[Page images and the text extracted from them]
===============

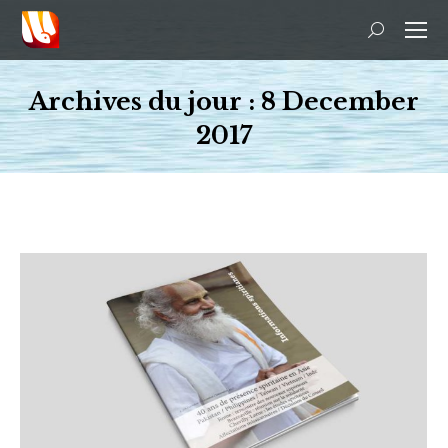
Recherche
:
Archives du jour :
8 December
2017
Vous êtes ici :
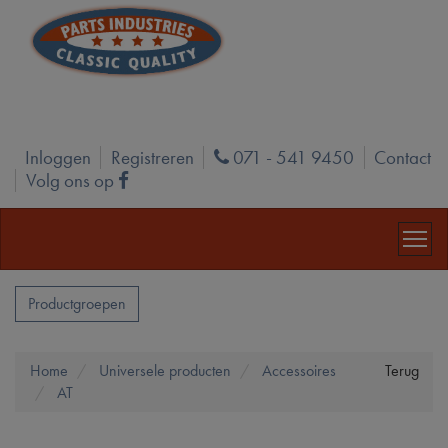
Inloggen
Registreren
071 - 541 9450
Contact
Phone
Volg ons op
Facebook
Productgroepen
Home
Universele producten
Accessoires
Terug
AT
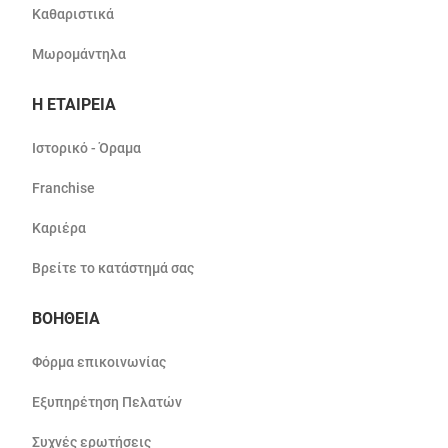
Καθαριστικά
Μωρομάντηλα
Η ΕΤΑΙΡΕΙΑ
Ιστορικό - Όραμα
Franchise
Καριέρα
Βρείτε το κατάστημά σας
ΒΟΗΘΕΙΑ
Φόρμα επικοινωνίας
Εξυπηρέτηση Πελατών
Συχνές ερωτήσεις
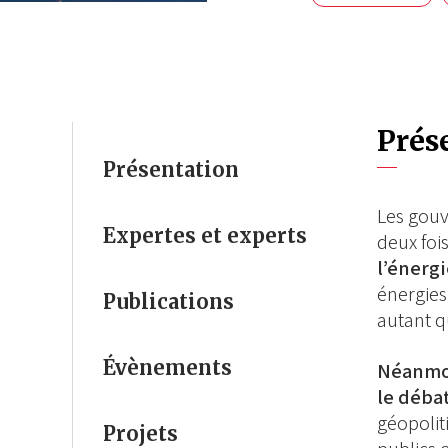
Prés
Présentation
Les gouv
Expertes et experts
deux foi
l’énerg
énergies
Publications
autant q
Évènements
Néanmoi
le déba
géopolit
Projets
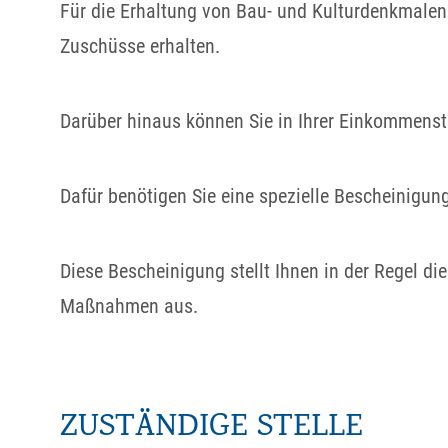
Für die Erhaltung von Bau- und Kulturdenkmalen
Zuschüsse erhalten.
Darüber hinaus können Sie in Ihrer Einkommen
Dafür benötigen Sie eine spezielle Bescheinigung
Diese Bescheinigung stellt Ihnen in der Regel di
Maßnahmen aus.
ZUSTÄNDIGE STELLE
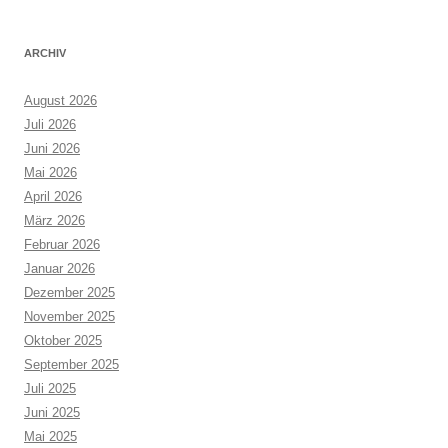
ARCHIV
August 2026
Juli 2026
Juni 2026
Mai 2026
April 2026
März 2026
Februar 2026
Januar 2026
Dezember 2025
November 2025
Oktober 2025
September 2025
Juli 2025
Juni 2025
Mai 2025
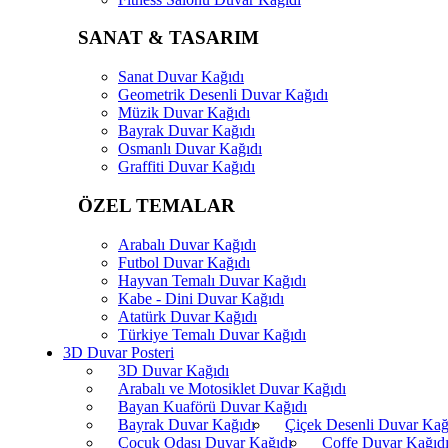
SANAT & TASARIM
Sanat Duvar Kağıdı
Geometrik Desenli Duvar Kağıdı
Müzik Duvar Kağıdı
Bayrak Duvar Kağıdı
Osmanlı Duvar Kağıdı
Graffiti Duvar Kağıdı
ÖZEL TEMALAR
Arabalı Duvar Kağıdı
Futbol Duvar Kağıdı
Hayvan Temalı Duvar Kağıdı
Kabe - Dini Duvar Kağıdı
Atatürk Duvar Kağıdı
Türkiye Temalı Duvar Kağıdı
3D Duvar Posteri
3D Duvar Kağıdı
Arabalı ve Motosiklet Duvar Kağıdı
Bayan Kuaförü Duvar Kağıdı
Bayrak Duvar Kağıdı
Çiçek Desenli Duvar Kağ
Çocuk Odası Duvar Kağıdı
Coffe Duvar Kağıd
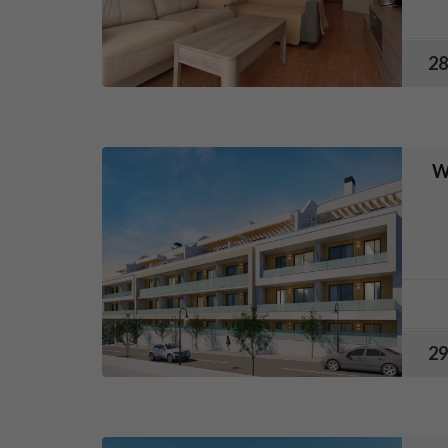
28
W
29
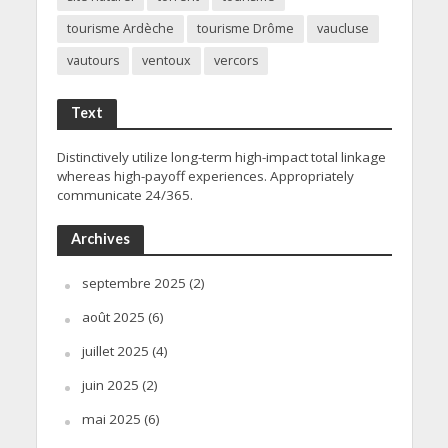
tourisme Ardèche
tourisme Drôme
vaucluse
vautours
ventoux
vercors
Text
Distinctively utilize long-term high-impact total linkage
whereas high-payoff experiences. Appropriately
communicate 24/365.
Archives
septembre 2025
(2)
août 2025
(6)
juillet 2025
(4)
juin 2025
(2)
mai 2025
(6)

===============

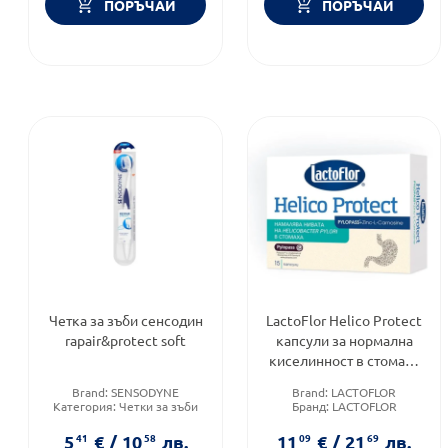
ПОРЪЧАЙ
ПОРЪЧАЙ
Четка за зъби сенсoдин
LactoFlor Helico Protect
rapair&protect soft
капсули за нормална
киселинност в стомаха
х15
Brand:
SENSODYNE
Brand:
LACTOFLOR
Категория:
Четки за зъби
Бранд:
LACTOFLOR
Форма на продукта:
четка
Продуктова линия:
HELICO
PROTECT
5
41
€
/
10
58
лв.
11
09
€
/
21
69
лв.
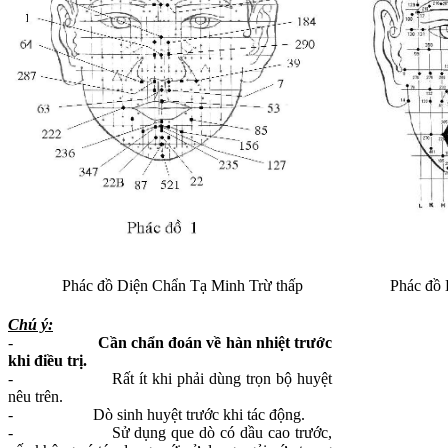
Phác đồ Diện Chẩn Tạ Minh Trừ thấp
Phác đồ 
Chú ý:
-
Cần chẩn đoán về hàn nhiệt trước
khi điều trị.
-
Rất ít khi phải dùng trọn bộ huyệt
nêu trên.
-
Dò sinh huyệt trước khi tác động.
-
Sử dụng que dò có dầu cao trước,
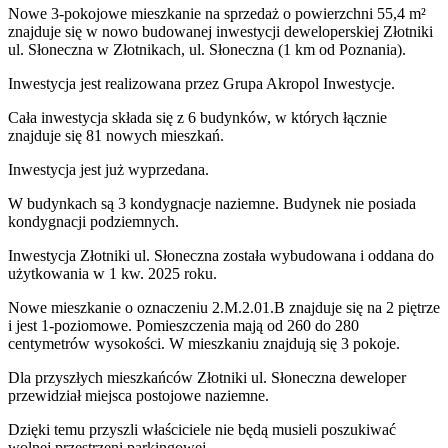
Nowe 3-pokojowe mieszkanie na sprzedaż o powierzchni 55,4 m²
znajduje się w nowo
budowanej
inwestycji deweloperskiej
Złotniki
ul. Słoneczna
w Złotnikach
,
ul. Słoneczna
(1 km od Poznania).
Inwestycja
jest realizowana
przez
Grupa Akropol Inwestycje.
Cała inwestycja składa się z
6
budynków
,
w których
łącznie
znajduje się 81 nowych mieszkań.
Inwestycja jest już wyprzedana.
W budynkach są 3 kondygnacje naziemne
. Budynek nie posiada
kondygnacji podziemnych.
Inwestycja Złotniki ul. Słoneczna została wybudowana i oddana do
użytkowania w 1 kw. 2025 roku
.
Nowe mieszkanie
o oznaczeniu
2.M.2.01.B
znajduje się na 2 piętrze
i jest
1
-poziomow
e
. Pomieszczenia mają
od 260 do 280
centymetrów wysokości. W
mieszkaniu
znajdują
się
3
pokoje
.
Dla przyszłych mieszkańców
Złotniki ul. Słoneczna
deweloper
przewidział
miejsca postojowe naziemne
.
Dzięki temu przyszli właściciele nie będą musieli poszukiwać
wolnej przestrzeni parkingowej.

===============

Problem to work on
In the data, rewrite the lines between the one holding "Phác đồ Diện Chẩn Tạ Minh Trừ thấp" and the one holding "Sử dụng que", inclusive, with "điều trị" changed to "chữa trị" and nothing else altered.

Solution for this exercise
Phác đồ Diện Chẩn Tạ Minh Trừ thấp
Phác đồ 
Chú ý:
-
Cần chẩn đoán về hàn nhiệt trước
khi chữa trị.
-
Rất ít khi phải dùng trọn bộ huyệt
nêu trên.
-
Dò sinh huyệt trước khi tác động.
-
Sử dụng que dò có dầu cao trước,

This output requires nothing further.